Make no mistake – the Camera app’s Night Mode is a great asset. The feature intelligently recognizes when a scene is too dark to photograph using normal methods, and – through a dose of hardware-software synergy – it extends the shutter time to take in more light, resulting in brighter, less grainy shots.
Night Mode is toggled automatically based on the level of brightness. But that auto-switching can equally be an annoyance: there are plenty of reasons you might not want a slow shutter speed – even in poor light – and when the lighting is borderline, the feature has a tendency to switch on and off repeatedly.

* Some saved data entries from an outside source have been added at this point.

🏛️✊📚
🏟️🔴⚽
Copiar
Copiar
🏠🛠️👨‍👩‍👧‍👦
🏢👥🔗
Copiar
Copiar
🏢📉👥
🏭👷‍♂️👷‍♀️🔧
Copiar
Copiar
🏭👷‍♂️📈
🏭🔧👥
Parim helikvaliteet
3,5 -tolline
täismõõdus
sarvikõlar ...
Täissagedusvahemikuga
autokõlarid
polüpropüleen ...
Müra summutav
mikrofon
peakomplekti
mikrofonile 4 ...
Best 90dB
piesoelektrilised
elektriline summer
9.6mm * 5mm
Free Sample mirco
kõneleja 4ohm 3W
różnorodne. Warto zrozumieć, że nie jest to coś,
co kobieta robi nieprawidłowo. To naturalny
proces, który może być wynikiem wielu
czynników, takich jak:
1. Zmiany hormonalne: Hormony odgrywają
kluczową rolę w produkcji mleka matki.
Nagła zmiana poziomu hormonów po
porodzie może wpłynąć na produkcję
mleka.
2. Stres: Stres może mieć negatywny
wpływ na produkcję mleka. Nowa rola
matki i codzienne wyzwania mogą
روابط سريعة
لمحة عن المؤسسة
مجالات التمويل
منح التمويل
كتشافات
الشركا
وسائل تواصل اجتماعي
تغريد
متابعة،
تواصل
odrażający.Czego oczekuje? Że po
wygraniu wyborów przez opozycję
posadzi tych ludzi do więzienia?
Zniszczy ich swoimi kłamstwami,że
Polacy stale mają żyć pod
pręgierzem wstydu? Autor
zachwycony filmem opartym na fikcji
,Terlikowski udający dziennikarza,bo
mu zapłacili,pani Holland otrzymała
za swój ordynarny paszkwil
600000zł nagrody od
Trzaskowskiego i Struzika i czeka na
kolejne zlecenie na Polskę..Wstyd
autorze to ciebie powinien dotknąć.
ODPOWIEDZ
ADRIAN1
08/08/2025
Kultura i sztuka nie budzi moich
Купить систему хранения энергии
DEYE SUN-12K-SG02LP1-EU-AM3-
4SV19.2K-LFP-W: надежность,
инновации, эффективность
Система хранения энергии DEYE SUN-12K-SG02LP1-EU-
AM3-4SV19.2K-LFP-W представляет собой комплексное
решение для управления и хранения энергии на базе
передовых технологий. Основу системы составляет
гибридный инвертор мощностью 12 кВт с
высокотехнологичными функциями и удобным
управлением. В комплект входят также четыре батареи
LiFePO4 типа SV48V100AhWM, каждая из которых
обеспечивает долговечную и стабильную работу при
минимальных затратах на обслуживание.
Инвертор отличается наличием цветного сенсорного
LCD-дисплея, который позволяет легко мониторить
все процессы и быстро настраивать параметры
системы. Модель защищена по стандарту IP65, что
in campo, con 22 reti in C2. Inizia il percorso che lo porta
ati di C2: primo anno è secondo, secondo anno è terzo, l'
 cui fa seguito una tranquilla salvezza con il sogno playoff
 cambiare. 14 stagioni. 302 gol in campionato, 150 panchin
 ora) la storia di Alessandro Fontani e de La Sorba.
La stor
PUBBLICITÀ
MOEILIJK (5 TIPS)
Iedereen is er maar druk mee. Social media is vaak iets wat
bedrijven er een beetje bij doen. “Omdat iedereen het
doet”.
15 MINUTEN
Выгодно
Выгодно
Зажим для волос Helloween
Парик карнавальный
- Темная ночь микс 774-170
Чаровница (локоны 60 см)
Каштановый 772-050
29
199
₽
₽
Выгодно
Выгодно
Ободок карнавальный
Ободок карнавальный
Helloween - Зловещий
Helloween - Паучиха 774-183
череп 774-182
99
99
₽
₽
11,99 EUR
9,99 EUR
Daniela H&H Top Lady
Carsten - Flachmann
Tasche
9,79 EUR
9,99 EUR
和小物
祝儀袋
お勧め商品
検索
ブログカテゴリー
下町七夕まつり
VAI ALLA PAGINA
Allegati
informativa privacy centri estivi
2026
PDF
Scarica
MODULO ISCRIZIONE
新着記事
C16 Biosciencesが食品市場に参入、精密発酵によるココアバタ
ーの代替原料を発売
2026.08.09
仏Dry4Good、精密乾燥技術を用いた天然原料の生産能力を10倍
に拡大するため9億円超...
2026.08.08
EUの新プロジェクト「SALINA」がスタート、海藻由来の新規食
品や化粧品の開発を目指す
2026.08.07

That’s why the chance to disable the auto-switching is such a welcome one.
Disable auto-Night Mode
To disable automatic Night Mode, first ensure your iPhone is running iOS 15 (or later).
You’ll know from using Night Mode that each time you launch the Camera app, your iPhone detects the level of light and activates Night Mode accordingly. What you may not know is that you can disable Night Mode for an individual image by tapping the yellow Night Mode icon and dragging the slider all the way to the left – which is the Off position.
Of course, when you relaunch the Camera app, Night Mode will be re-activated if the conditions are on the shady side. All this causes unnecessary extra friction when you’re in a rush to snap as shot. Not ideal!
To stop this from happening, launch the Settings app and navigate to Camera. Tap Preserve Settings, and switch the toggle for Night Mode into the green ON position. Doing so tells your iPhone’s Camera app to not re-activate Night Mode when it detects low light.
After you’ve enabled this feature, when you disable Night Mode in the Camera app, it remains disabled. Instead, you’ll need to activate it on a shot-by-shot basis by tapping the Night Mode icon and dragging the slider along to the right.
And while you’re at it, it’s worth noting that you can also preserve the Camera app’s settings for a number of other features, including the camera mode, exposure, and Live Photos.